Teníamos poco más de veinte cada uno, y ya habíamos probado nuestros besos, pero sin todavía decidir qué hacer con esa magia.
Yo compré un plumín con tinta y una libreta; un par de excusas para verlo.
Nos sentamos en una esquina, como nos gustaba hacer en ese entonces. Le di mi regalo. Le gustó.
Nos sentamos a comer panqueques en Carlitos, como solíamos hacer en ese entonces.
Hablamos un rato, supongo. Una conversación de esas que están ahí para llegar a otra cosa, un relleno hecho de silencios y palabras.
Entonces él me dijo un piropo y ahí sí, echó a andar el tiempo de esa noche.
Nos dimos unos cuantos besos, y una promesa de amor que sólo la luna supo, en la puerta de mi casa. Al día siguiente me fui de viaje con esos besos atesorados en los labios.
Y hubo una vez que decidimos redoblar esa promesa. Él habló de un cuento que había estado en el bolsillo de su saco durante mucho tiempo, recordándole algo importante. Habló del hogar. Papel y tinta, una modesta forma de sentirse en casa. Todo eso que ahora, parece, ya no tiene valor en su mundo.
Un día vinimos a ver esta casa y nos paramos en el cuarto vacío, mirando para adelante. Parecía inmensa. Era una tarde lluviosa de Agosto y la casa prometía su refugio. Y en esa trayectoria (la de nuestros ojos, desde la punta del cuarto hasta el balcón) entraron muchas ganas.
Hoy están ahí, en ese cuarto que soñamos para vos, todas sus cosas, listas para que se las lleve.

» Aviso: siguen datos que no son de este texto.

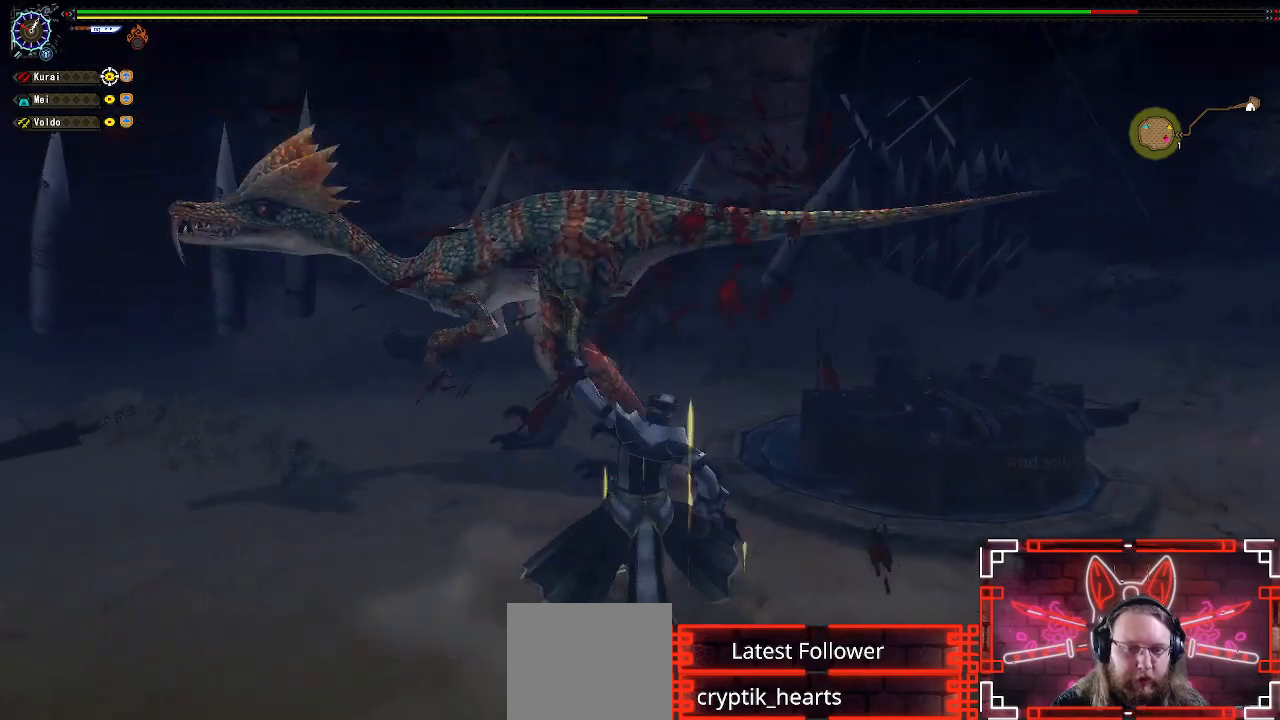
{"buttons": [], "left_stick": "center", "right_stick": "center", "events": [[17, "Y", "up"], [117, "Y", "down"], [217, "Y", "up"], [300, "Y", "down"], [400, "Y", "up"], [433, "left_stick", "center"]]}
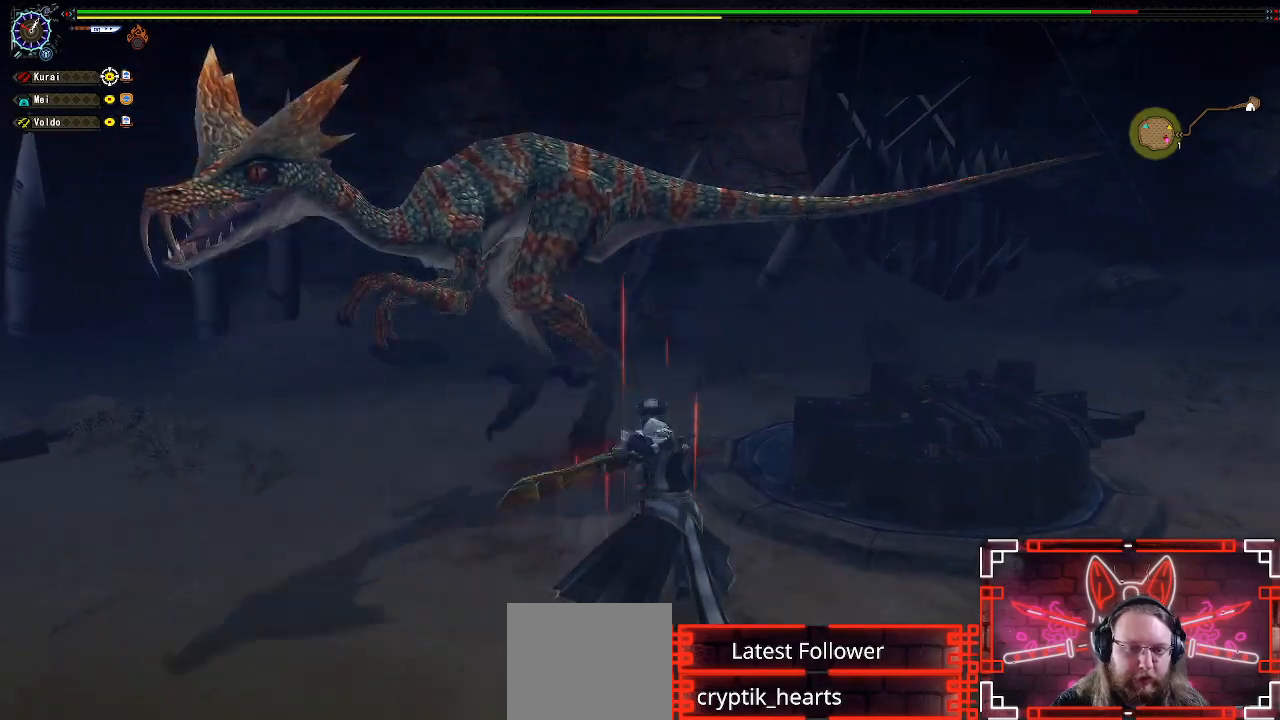
{"buttons": ["Y"], "left_stick": "left", "right_stick": "center", "events": [[83, "left_stick", "left"], [217, "left_stick", "center"], [283, "left_stick", "left"], [483, "Y", "down"]]}
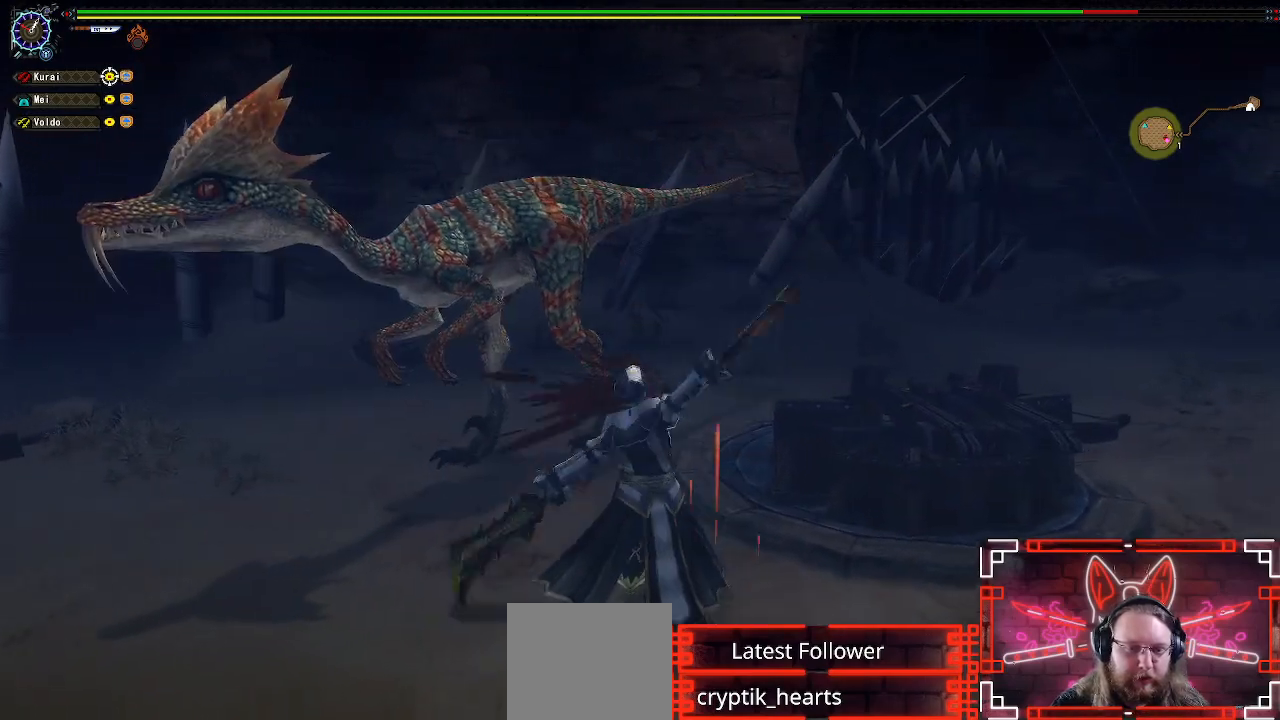
{"buttons": [], "left_stick": "left", "right_stick": "center", "events": [[33, "Y", "up"], [117, "A", "down"], [283, "A", "up"], [333, "A", "down"], [450, "A", "up"]]}
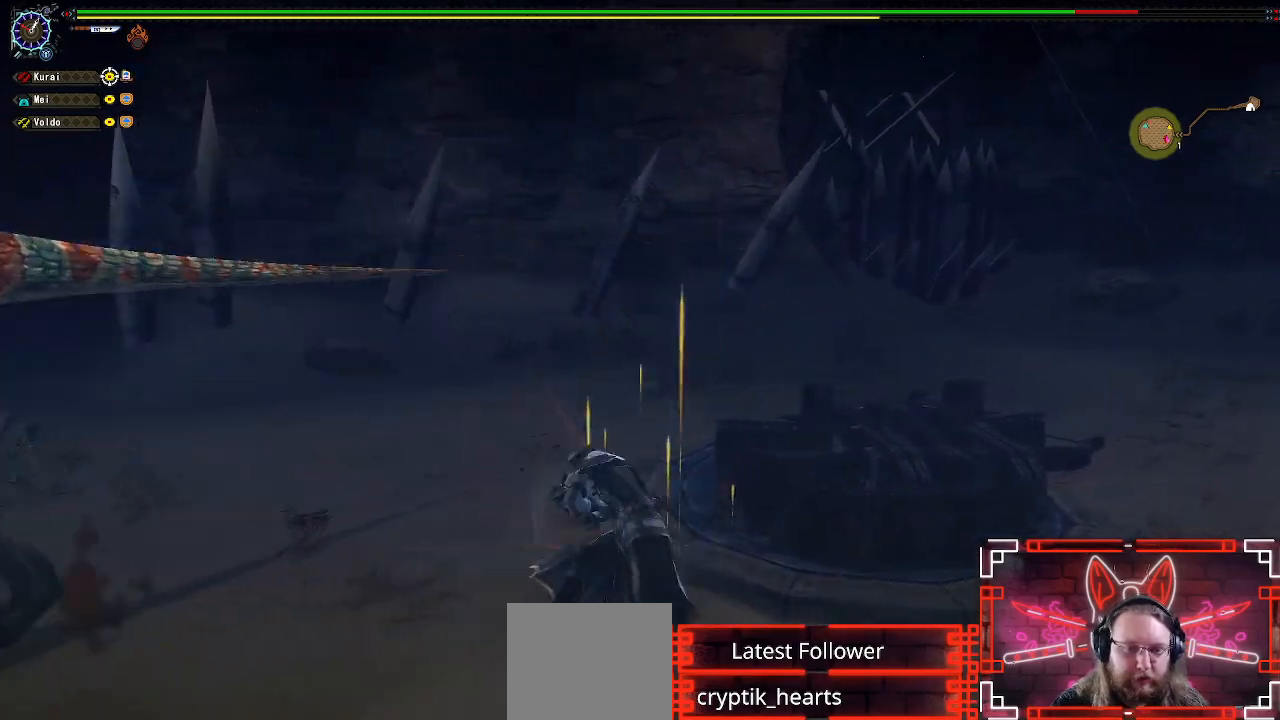
{"buttons": [], "left_stick": "left", "right_stick": "center", "events": [[33, "A", "down"], [117, "A", "up"], [167, "right_stick", "down-left"], [317, "right_stick", "left"], [500, "right_stick", "center"]]}
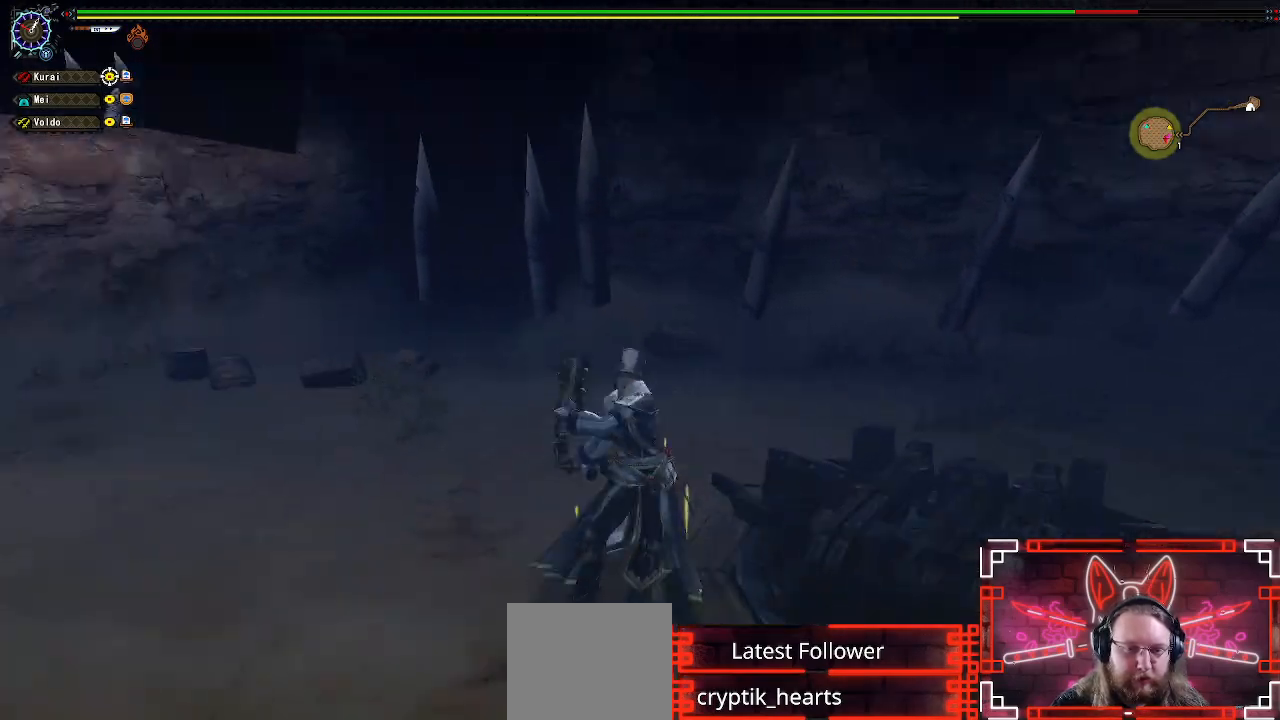
{"buttons": [], "left_stick": "left", "right_stick": "center", "events": [[17, "A", "down"], [133, "right_stick", "down-left"], [167, "A", "up"], [267, "right_stick", "left"], [483, "right_stick", "center"]]}
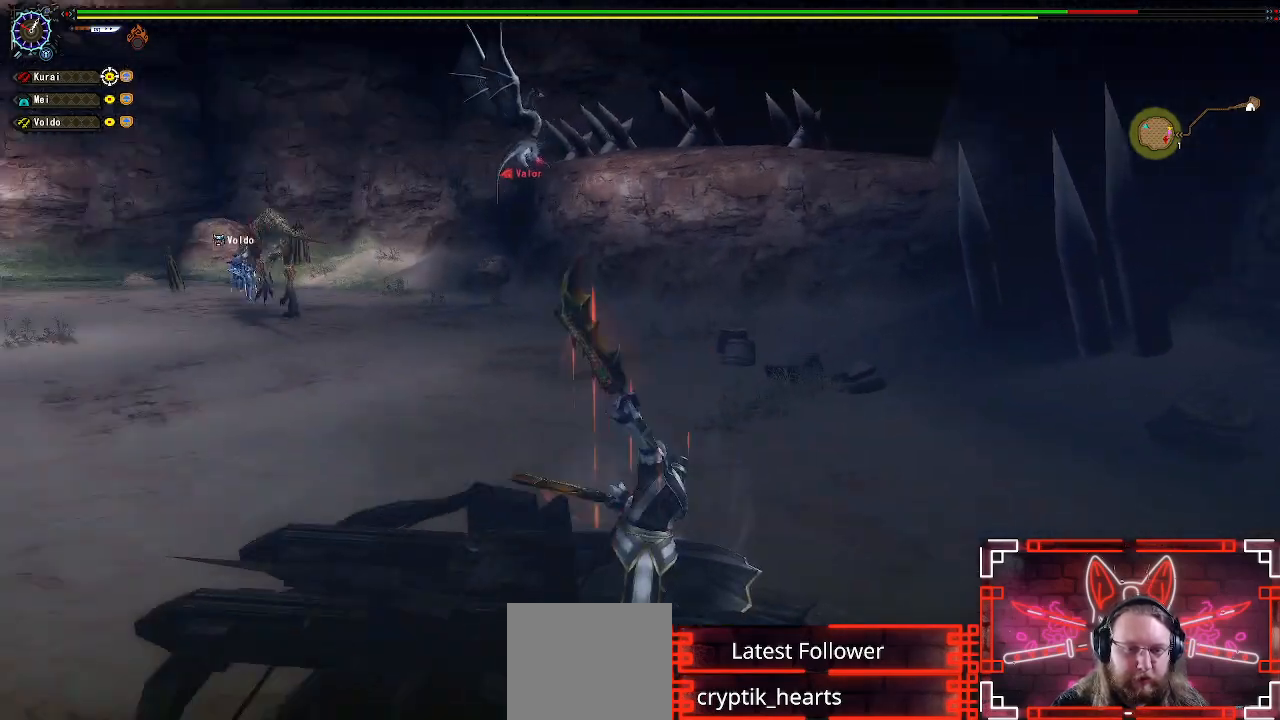
{"buttons": [], "left_stick": "up", "right_stick": "center", "events": [[33, "A", "down"], [33, "left_stick", "up"], [167, "A", "up"]]}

Porque esas promesas se rompieron, o esas ganas se pusieron viejas, o se le volvieron ajenas.
Entonces, Julia, hay este último desgarro antes de recibirte. Después, te prometo, ese cuarto va a ser tu luna. Tu refugio y tu taller de sueños. Algo, sí, va a quedar de este dolor. Una historia que voy a contarte con las palabras más sencillas que encuentre. Porque, sabés, yo sí creo que la historia está impregnada en cada uno de nuestros poros. Que soy -que somos- también el recuerdo de lo que fuimos. Si no fuera así, Julia, no te estaríamos esperando.